PROVIDED PASSAGE:
Rich Kulawiec wrote:
> On Thu, Jan 28, 2010 at 09:41:03AM -0800, Michael Thomas wrote:
>> The entire thing strikes me as rather elitist: like only Certified Spamologists(tm)
>> can determine for you what you don't want to receive.
> Not quite.  But maybe so.
> We don't (at least I sure *hope* we don't) permit users to determine which
> packets will/won't be permitted into our networks.  We set those policies
> to maximize security, because we recognize that malicious/dubious network
> traffic is a threat.  So for example, we might have in place a mechanism
> which begins to reject ssh connection attempts after a certain number of
> failures.  There is no real difference between that and rejecting SMTP
> traffic -- recognizing that spam is *also* a security threat -- other than
> the application protocol involved.

This is a strawman argument: nobody's saying that users should be the 
sole decider
of network badness. What you said however is that users should have NO 
in deciding what network things they want/don't want. In this particular 
case, the "don't
want" is the form of a button that users can express their displeasure 
that ultimately
effects some filtering goodness.

> Users are not qualified to make decisions about (for example) SSH traffic
> management in perimeter firewalls.  Nor are they qualified to make decisions
> about about SMTP traffic management in mail servers.  That is why they
> are users and not network/server managers.  (They probably get to make
> some other decisions that network/server managers don't.  It works both
> ways: each according to their expertise and responsibilities.)
> This is NOT the same thing as determining for a user (to go back to your
> remarks) what "[they] don't want to receive". That's a personal preference
> and users are of course free to formulate/express it as they wish.

TASK INSTRUCTIONS:
• 1. Summarize the email exchange in two sentences.
• 2. In the email exchange, what example mechanism for ssh connection attempts is given?
• 3. Continue the email exchange from the point at which it ends.
The lines after the email exchange are not needed.

DATA SHOWN:

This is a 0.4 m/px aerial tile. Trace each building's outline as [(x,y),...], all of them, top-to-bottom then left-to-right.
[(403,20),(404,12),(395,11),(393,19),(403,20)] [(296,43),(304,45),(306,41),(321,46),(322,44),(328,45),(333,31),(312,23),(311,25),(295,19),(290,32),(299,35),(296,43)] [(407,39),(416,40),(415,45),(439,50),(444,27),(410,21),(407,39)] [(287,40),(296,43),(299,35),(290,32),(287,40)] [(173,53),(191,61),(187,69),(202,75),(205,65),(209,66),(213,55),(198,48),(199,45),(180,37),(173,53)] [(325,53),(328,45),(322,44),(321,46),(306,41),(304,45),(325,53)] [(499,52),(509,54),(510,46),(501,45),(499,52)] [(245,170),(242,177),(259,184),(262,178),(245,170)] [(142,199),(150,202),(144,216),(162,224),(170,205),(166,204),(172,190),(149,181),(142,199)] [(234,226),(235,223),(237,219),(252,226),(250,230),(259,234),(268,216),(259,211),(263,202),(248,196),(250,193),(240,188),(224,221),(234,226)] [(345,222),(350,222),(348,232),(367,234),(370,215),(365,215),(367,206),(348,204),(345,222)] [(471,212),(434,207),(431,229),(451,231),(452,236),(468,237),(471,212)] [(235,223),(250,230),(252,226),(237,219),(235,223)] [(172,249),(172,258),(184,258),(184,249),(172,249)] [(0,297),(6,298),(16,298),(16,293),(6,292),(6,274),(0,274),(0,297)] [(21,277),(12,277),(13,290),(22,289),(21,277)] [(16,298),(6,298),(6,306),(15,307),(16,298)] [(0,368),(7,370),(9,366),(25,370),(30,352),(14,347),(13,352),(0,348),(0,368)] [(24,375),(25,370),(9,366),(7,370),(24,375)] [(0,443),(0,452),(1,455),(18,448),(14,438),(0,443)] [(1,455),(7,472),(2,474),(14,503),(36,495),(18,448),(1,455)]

ANSWERS GIVEN:
• 1. Rich Kulawiec argues that users are not qualified to make decisions about SSH or SMTP traffic management because spam, like malicious network traffic, is a security threat, and such policies belong to network and server managers. The reply calls this a strawman argument, stating that nobody is saying users should be the sole decider of network badness, and describes a "don't want" button through which users can express their displeasure.

• 2. A mechanism that begins to reject ssh connection attempts after a certain number of failures.

• 3.
> I don't think this is elitist, I think it's a matter of recognizing that
> the spam/not-spam classification process requires expertise *vastly* in
> excess of that possessed by almost all users.  
The problem I have here is that your taxonomy has SPAM and HAM branching 
out very
early from the tree of email, where only paelospamologists with the 
proper qualifications
ought to be given any credence as to where they fit in the family tree. 
My position is that
the entire idea of this taxonomy is silly, and the paleospam theory is 
not very helpful in the
larger problem of "filter mail I don't want to see". The theory does 
lead to a full employment
act for the paleospamologist priesthood though. Giving the laity any say 
is a threat, even though
the laity is the only place you can possibly get the raw input for the 
filtering we want rather than
what is given to us on high.

The question should always be: "does user X want this mail?" rather than 
"this mail is spam/ham
in absolute terms". The sooner we get beyond the paleospamogist 
priesthood, the sooner we get
on with the actual job of building products for its users rather than 
the various other vested interests.



> This is not their "fault"
> per se because it's not a fault: it's simply a lack of area-specific
> experience and knowledge.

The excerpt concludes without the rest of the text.